Notice, partial_cmp has a type signature of -> Option<Ordering>, but only ever returns one of these three:

Some(Ordering::Greater)
Some(Ordering::Less)
Node

And never Some(Ordering::Equal). Thus we are using it at value level as a true strict order. In addition, it is also NaN safe, using f64’s own PartialOrd trait implementation to guard against it.

Oh, and finally,

impl Weighted for Interval {

    fn weight(&self) -> u32 {

        self.weight

    }

}

Testing with Quickcheck

When it comes to testing, the first thing we’d like to verify: the solution set indeed does not overlap. Recall from earlier, this condition is formularized using relation:

In terms of code, this translates quite directly. Here, we use tuple_combinations from itertools crate to enumerate over pairs of indices.

fn path_overlaps<W: Weighted>(xs: &[W]) -> bool {

    let n = xs.len();

    if n < 2 {

        return false;

    }

    for (i, j) in (0..n).tuple_combinations() {

        match xs[i].partial_cmp(&xs[j]) {

            Some(Greater) | Some(Less) => {}

            _ => return true,

        }

    }

    false

}

Quickcheck is a very useful and fun crate for randomized property testing. Here, we will use it to generate random sets of Intervals with arbitrary positions and sizes. Next we check each solution produced from them does not overlap, using path_overlaps function we just wrote.

quickcheck! {

    fn removes_overlapping_spans(spans: Vec<WeightedSpan>) -> bool {

        let g = build_graph(&spans);

        let path = g.longest_path();

        let retained_spans: Vec<_> =

            path.into_iter().map(|i| spans[i]).collect();



        !path_overlaps(&retained_spans)

    }

}

For this to work, we need to implement the Arbitrary trait from quickcheck - basically to specify how to randomly generate individual WeightedSpans. Since quickcheck implements Arbitrary for Vec<T> if T: Arbitrary, it is sufficient to perform this test.

Next, we would also like to know our algorithm produces a solution with best possible total weight. This is hard to verify for arbitrary inputs, however, we could do a comparison with a brute force solver for small enough input sizes. The brute force approach is of course, to check all subsets of input spans.

I have used SmallVec<[WeightedSpan; 16]> for this task. smallvec crate provides array backed Vec-like structs that is suitable for this use case. To enumerate through all subsets for any collection of arbitrary 16 spans, we use all u16 values (65536 total) to serve as bit masks. This function below performs the exhaustive search using some basic iterator operations.

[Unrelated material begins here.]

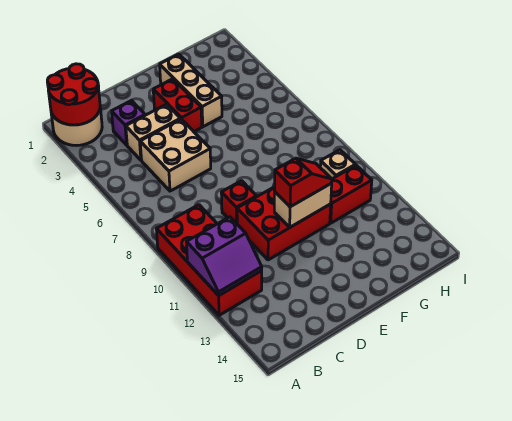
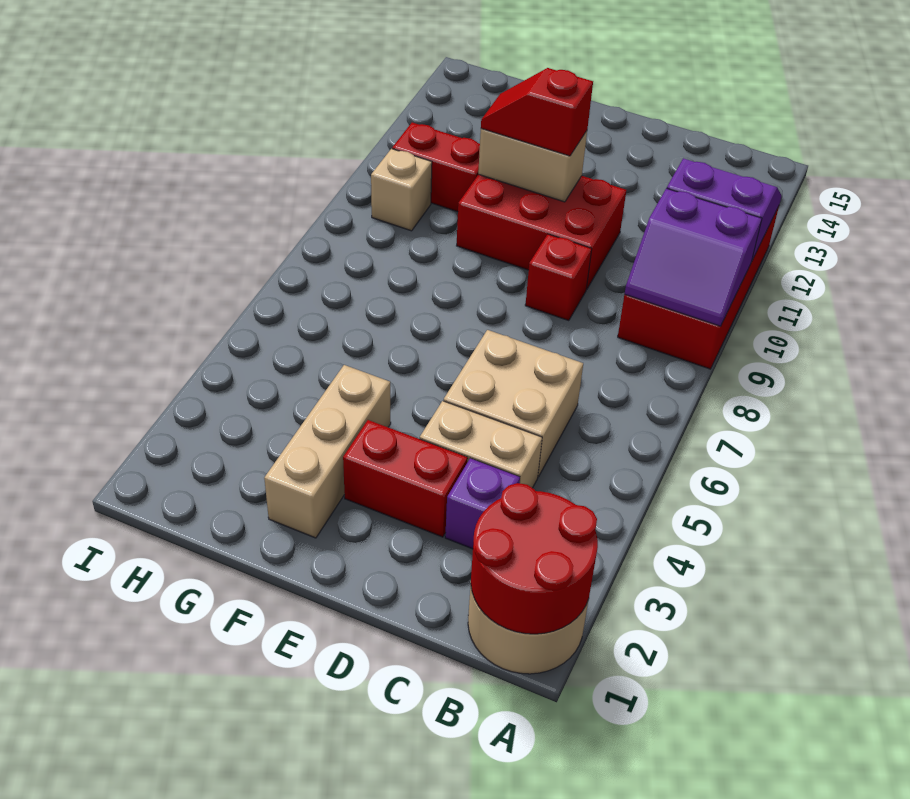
none -> purple slope A9:B10 level 2 top 10
red brick E3:E4 level 1 -> red brick D3:E3 level 1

fn solve_brute(spans: SmallSpans<WeightedSpan>) -> SmallSpans<WeightedSpan> {

    (0..u16::max_value())

        .map(|mask| spans.subset(mask))

        .filter(|subset| !path_overlaps(subset.as_slice()))

        .max_by_key(|subset| score(subset.as_slice()))

        .unwrap_or(SmallSpans {

            spans: SmallVec::new(),

        })

}

Since previous quickcheck test ensures our algorithm does not produce any solution that overlaps, this time, we just need to check its total weight is optimal. There’s no need to require an identical solution to the brute force outcome, as there could be multiple solutions sharing the same score.

quickcheck! {

    fn check_correctness(spans: SmallSpans<WeightedSpan>) -> bool {

        let g = build_graph(spans.as_slice());

        let path = g.longest_path();

        let retained_spans: Vec<_> =

            path.into_iter().map(|i| spans.spans[i]).collect();



        let solution = solve_brute(spans);



        let score_1 = score(retained_spans.as_slice());

        let score_2 = score(solution.as_slice());



        score_1 == score_2

    }

}

With relative little effort, we now have a fairly good test suite that gives us some confidence about the algorithm. In fact, when making the demo, it worked the first time after I got all rust tests to pass. In general, I had way more bugs on js side creating it, and the wasm code has been much more solid.

End Note

If you finished reading this, I hope it has been interesting. Whenever someone claims frontend developers don’t need algorithm or data structure knowledge, this has been my go to counter example. The code for this small project is on github here. It was a fun weekend exercise.